Among abuse posted was the suggestion the editor of Business Education was "a coke-head".Two years later, comments were more tempered.In 2001 two European schools - London Business School and Insead - were in the top 10, but that no longer bothered the aspiring US MBA population. "So what?" noted one forum participant. "Everybody knows that."
This rapid change of view among American would-be MBA students bore out their growing realisation that a handful of world-class business schools in Europe could compete with the big brand-name US schools.
But these days European schools are facing a similar challenge from business schools in other regions.The 1999 Financial Times rankings of 50 global business schools included 31 schools from the US and 16 from Europe. In this year's ranking just 57 of the top 100 schools are still in the US but, more significantly, only 28 are in Europe.
While schools such as LBS and Insead have retained their star ratings, lesser European schools and their US counterparts have fallen victim to a growing number of ever-improving Asian, South American and Australian schools.
This year sees three Chinese schools and one Indian one in the rankings.Last year when Ceibs, the China-European business school based in Shanghai, jumped 10 places to number 11, the outrage sounded similar to that expressed by those US students back in the early days of FT rankings.
The main complaint was that a school with such a short history could not possibly be so highly ranked.But this year, the top 20 schools include four programmes that barely existed, if at all, a decade ago.
These are the one-year MBAs at the University of Cambridge's Judge Business School and the Saïd school at the University of Oxford, Ceibs and the Indian School of Business, in Hyderabad. This year Ceibs consolidated its number 11 position.
This suggests that with appropriate support and branding, the time it takes to set up a world-class business school is not the decades many academics would like to believe.It also proves you need one of two things to to make it to the top.
The first is a strong university brand such as Oxford or Cambridge. Two other elite universities hoping to pull off the same trick are Hong Kong University - which has barely started its MBA programme but already has alliances with London Business School and Columbia in New York - and Johns Hopkins University in Maryland, which boasts a world-famous medical school.
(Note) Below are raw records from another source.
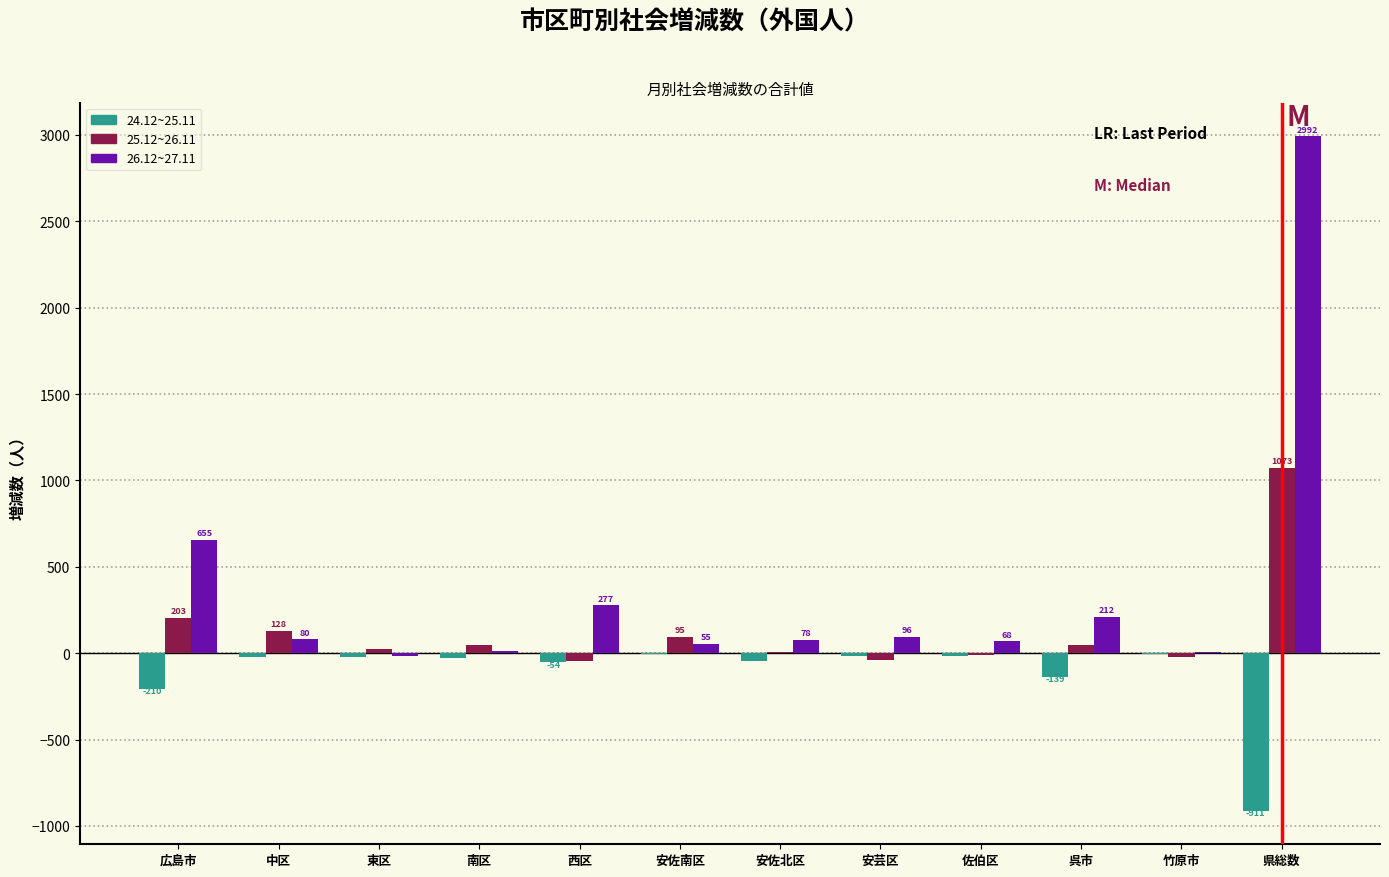

What is the maximum value shown in the chart?

2992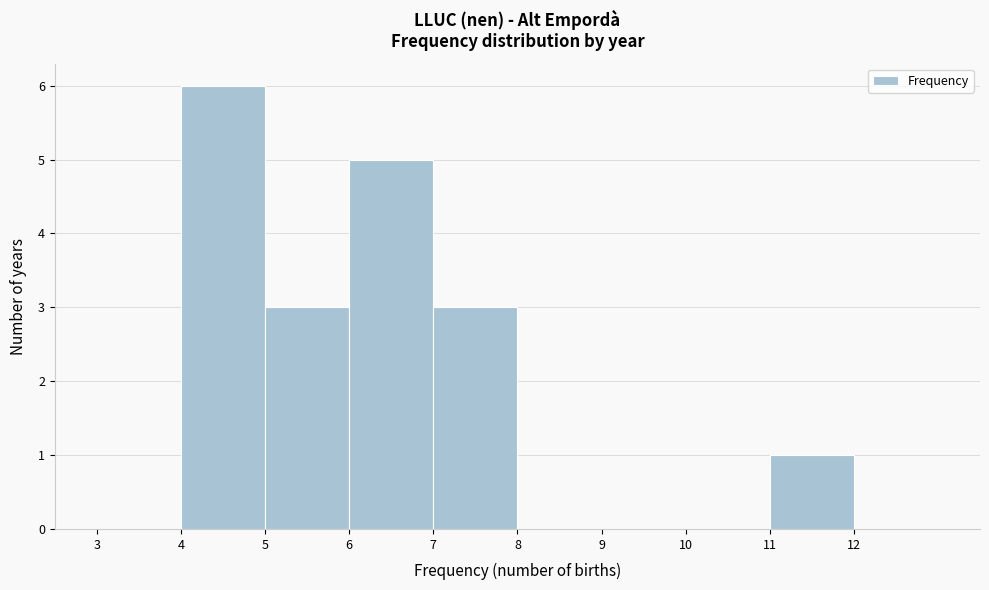

How tall is the bar that spans 4 to 5 on the x-axis? The values are not printed on the chart, so give them approximately, as read against the axis.

6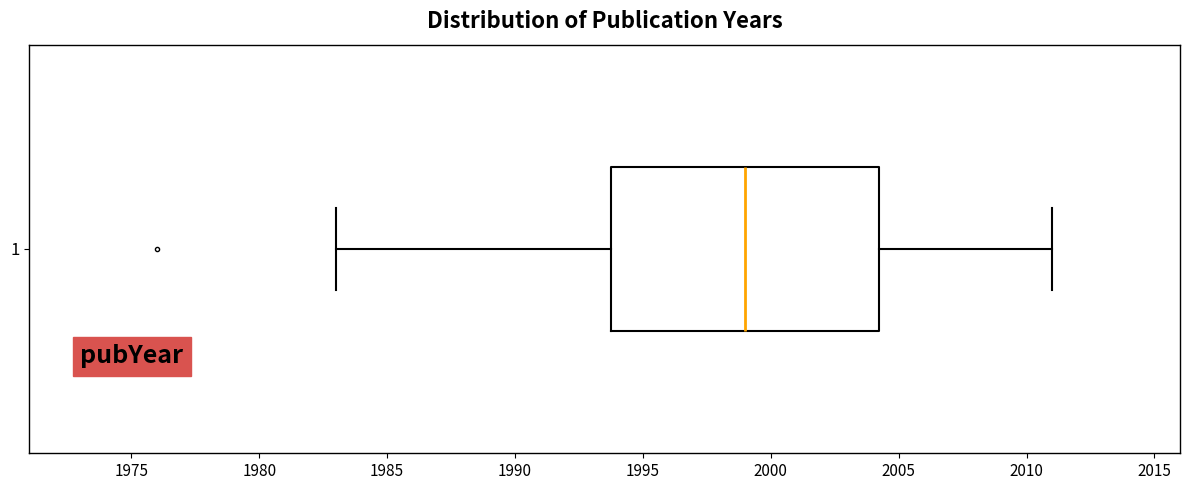

Where is the left edge of the box at y = 1 on the x-axis? The values are not printed on the chart, so give them approximately, as read against the axis.

1994.0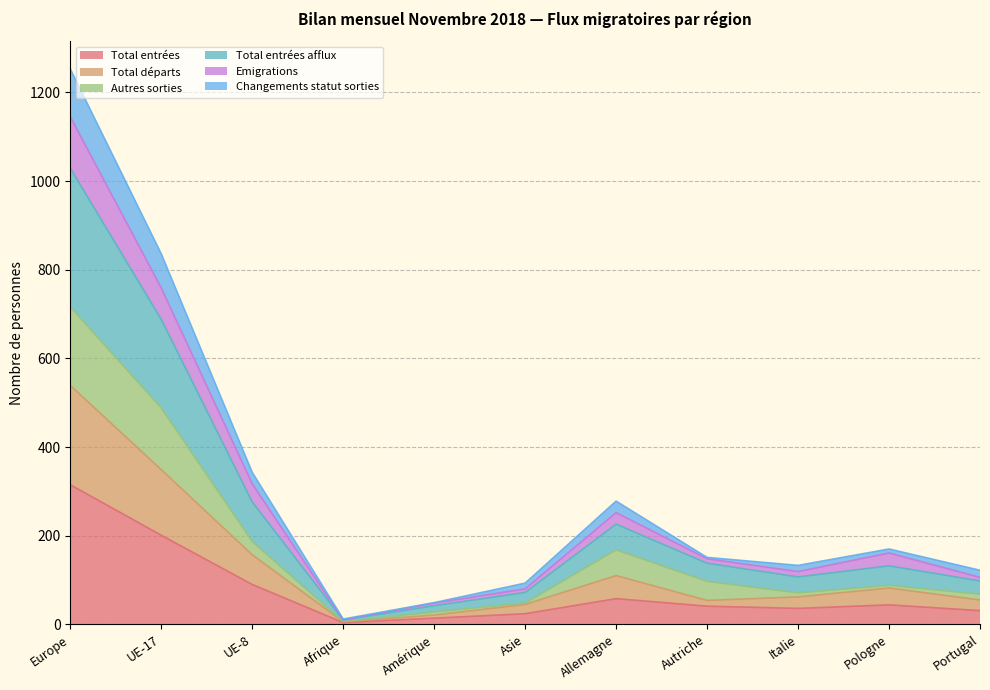

What is the maximum value for Total entrées?

315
The second is a strong programme in a region of the world where there is a shortage of highly-trained managers, such as China or India.
Ceibs, for example, graduates close to 200 full-time MBA students a year, almost all of whom are fluent in both English and Chinese.
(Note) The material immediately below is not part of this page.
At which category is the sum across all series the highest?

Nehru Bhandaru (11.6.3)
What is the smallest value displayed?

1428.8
For corporations, banks and consultancies hoping to do business in China, this is a winning package - hence the high salaries they are prepared to pay to recruit and retain these talented individuals.The Skolkovo school in Moscow will be hoping for similar recognition.
Perhaps the other most significant trend to emerge over the past decade relates is the regional variation in the salaries paid to alumni three years after graduation.
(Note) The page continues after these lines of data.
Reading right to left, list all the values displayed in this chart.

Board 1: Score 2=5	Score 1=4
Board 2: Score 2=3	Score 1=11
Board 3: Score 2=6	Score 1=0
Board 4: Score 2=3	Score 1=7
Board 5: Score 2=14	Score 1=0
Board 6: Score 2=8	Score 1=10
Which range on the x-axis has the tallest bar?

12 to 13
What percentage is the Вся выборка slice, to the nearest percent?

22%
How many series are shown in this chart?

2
In 1999, the highest salaries were commanded by alumni from the top US schools, with Harvard topping the list.
The difference between the top US salary - Harvard at more than $170,000 - and the top European salary - IMD with just under $130,000 - was 30 per cent.
Today the top US salaries are earned by Stanford graduates, with more than $175,000.
This is just 19 per cent more than the top European salaries earned by graduates from Insead and IMD.
Moreover, alumni surveyed from the six European schools ranked in the top 20 in both 1999 and 2008, earn 28.5 per cent more on average than their peers who responded for the 1999 ranking.
Comparing the data for the nine US schools who, again, appeared in all 10 years of rankings, shows that alumni there had seen a comparative increase of just 13.7 per cent.
Moreover, Harvard alumni have seen a decrease in salaries. Those who graduated in 1995 (and responded to the FT 1999 survey) earned an average $170,346 three years after graduation, but those responding today earn just $163,493 three years after graduation. Harvard is the only top 20 school to see this decrease.
It is also notable that the salary premium an MBA graduate can attract is dropping.In 1999, alumni from three of the top 20 schools reported their salaries three years after graduation were more than three times what they had earned before the programme. Alumni of only five of the top 20 schools 10 years ago reported salary increases less than 158 per cent - the highest salary increase reported in the 2008 report. And that was reported by a European school.